What is more alarming is about a 16 per cent drop in textile export during single month of September this year to $824.72 million as against $981.57 million in September last year. “We did relatively well last year after being exposed to competition,’’ an industry leader said, adding that our exports have come under pressure because of aggressive marketing and generous export subsidies by China, India and Bangladesh. Textile exports in September are down by about two per cent over August.
As is the normal practice, the textile exports should start picking up in October with the new cotton crop trickling in about 350 textile mills and looms getting into operation to bring out cloth, towels etc., thus gearing up the entire textile chain. But the ginneries have reported a drop in phutti arrivals this autumn so far. Spinners are not in a panic but they fear a rise in domestic prices. These prices now range between Rs2,400 to Rs2,425 a maund which spinners say are alright.
What is worrying the spinners is the recent assessment of Federal Committee on Agriculture (FCA) which has brought down cotton crop estimates from originally fixed target of 13.8 million bales to 12.4 million bales.
A general belief in the industry is that the federal agricultural ministry gives a depressed estimate of cotton crop in the initial period of season to help growers get a good price. But now cotton imports has been allowed and there are reports of spinners preparing for import of 2.5-3 million bales.
‘”Interest rates are crawling up and dollar is becoming slightly costlier in kerb market,’’ says Mian Mohammad Ahmad, a leader of All Pakistan Textile Mills Association.
The government is not giving any indication of bringing down petroleum prices in domestic market in line of falling international oil prices and the textile business fears a further rise in its production cost because of cotton import and rise in kerb price of dollar.
Responding to the grievances of the textile barons, the prime minister has constituted a task force headed by himself and its sub-committee working out short and long-term strategies to tackle the industry’s problems.

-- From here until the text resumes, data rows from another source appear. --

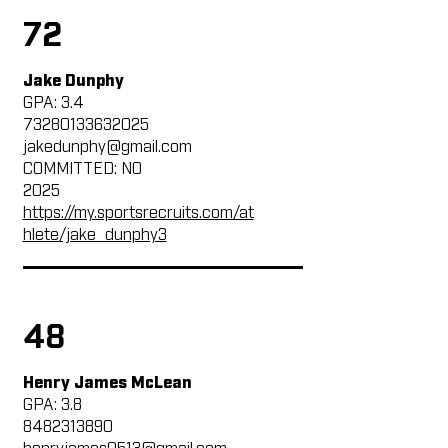
72
Jake Dunphy
GPA: 3.4
73280133632025
jakedunphy@gmail.com
COMMITTED: NO
2025
https://my.sportsrecruits.com/at
hlete/jake_dunphy3
48
Henry James McLean
GPA: 3.8
8482313890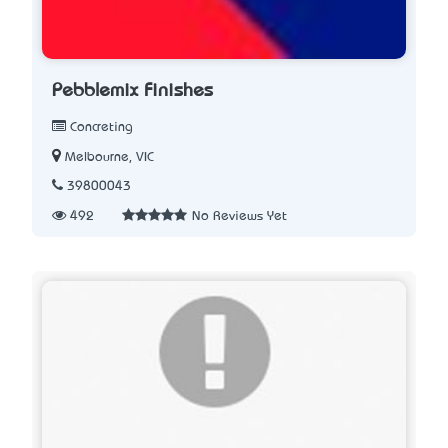
Pebblemix Finishes
Concreting
Melbourne, VIC
39800043
492
No Reviews Yet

The sub- committee is holding a series of meeting with the stake holders to cut down the cost of doing business. A textile vision for 2015 is also being drawn up.
First, a short-term strategy will be drawn up by the sub-committee up to make textile industry competitive. The recommendations are expected to be presented by mid-November to the Task Force. The final decision will be taken by the Economic Committee of the Cabinet for final decision.
Textile industry expects some relief in energy cost particularly in the prices of gas consumed by the power generators installed in factories. The industry also expects same concessions in electricity charges.
For a long-term vision, there is a need to look at each segment of the industry separately and in conjunction with each other. There is a consensus that processing is the weakest link in the chain. This segment needs substantial investment and good managers.
Cotton cultivation is an area which has remained unattended for years. For decades, the textile industry is spinning low counts single yarn. The fabric is being weaved mostly by the informal sector and it lacks proper finishing and processing. The six per cent rebate to readymade garments has been passed on to the foreign buyers and no research and upgrading has been done in the garment industry.
Hardly five per cent of more than Rs300 billion invested in textile industry in last five years was put in the garments industry. It remains a fragmented segment. Readymade garment exports bring the highest amount of foreign exchange.